>> Begin

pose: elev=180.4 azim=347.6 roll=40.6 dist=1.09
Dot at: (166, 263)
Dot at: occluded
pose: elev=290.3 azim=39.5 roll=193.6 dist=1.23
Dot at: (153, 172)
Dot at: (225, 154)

>> End
>> Begin

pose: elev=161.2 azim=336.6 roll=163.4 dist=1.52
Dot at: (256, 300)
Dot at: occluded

>> End

#### Problem
Reproduce verbatim everything from the line containing "pose: elev=290.3 azim=39.5" down to the line containing "Dot at: (225, 154)", both lines included.

#### Result for this exercise
pose: elev=290.3 azim=39.5 roll=193.6 dist=1.23
Dot at: (153, 172)
Dot at: (225, 154)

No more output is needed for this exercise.